Madre mía… me quedo boquiabierta, mi subconsciente está en estado de shock. ¡Christian Grey acepta más! ¡Está dispuesto a intentarlo! Mi subconsciente se asoma por detrás del sofá, con una expresión aún conmocionada en su rostro de arpía.
—Con una condición.
Estudia con recelo mi expresión de perplejidad.
—¿Qué? —digo en voz baja.
Lo que sea. Te doy lo que sea.
—Que aceptes encantada el regalo de graduación que te hago.
—Ah.
Y muy en el fondo sé lo que es. Brota el temor en mi vientre.
Me mira fijamente, evaluando mi reacción.
—Ven —murmura, y se levanta y tira de mí.
Se quita la cazadora, me la echa por los hombros y se dirige a la puerta.

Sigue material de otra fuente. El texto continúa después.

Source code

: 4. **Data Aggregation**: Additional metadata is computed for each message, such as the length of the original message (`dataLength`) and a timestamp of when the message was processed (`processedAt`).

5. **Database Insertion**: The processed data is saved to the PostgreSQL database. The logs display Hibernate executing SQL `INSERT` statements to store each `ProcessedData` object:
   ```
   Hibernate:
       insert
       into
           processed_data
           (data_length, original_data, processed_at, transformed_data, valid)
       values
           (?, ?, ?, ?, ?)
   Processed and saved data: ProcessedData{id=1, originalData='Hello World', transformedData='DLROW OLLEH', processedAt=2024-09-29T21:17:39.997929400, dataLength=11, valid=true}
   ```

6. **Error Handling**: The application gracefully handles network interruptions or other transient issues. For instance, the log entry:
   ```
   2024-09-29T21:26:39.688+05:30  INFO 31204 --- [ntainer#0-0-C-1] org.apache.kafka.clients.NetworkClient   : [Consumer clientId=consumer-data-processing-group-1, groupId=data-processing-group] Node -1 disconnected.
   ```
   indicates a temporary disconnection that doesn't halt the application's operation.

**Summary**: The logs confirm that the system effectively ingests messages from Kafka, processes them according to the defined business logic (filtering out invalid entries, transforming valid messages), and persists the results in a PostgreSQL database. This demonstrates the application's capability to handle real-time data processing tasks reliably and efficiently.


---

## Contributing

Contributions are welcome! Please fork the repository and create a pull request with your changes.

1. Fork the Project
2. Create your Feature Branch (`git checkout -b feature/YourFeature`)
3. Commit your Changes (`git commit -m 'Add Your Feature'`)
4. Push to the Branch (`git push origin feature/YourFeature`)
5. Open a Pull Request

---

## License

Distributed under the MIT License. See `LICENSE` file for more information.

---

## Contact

Aparcado fuera hay un descapotable rojo de tres puertas, un Audi.
—Para ti. Feliz graduación —susurra, estrechándome en sus brazos y besándome el pelo.
Me ha comprado un puñetero coche, completamente nuevo, a juzgar por su aspecto. Vaya… si ya me costó aceptar los libros. Lo miro alucinada, intentando desesperadamente decidir cómo me siento. Por un lado, me horroriza; por otro, lo agradezco, me flipa que realmente lo haya hecho, pero la emoción predominante es el enfado. Sí, estoy enfadada, sobre todo después de todo lo que le dije de los libros… pero, claro, ya lo ha comprado. Cogiéndome de la mano, me lleva por el camino de entrada hasta esa nueva adquisición.
—Anastasia, ese Escarabajo tuyo es muy viejo y francamente peligroso. Jamás me lo perdonaría si te pasara algo cuando para mí es tan fácil solucionarlo…
Él me mira, pero, de momento, yo no soy capaz de mirarlo. Contemplo en silencio el coche, tan asombrosamente nuevo y de un rojo tan luminoso.
—Se lo comenté a tu padrastro. Le pareció una idea genial —me susurra.
Me vuelvo y lo miro furiosa, boquiabierta de espanto.
—¿Le mencionaste esto a Ray? ¿Cómo has podido?
Me cuesta que me salgan las palabras. ¿Cómo te atreves? Pobre Ray. Siento náuseas, muerta de vergüenza por mi padre.
—Es un regalo, Anastasia. ¿Por qué no me das las gracias y ya está?
—Sabes muy bien que es demasiado.
—Para mí, no; para mi tranquilidad, no.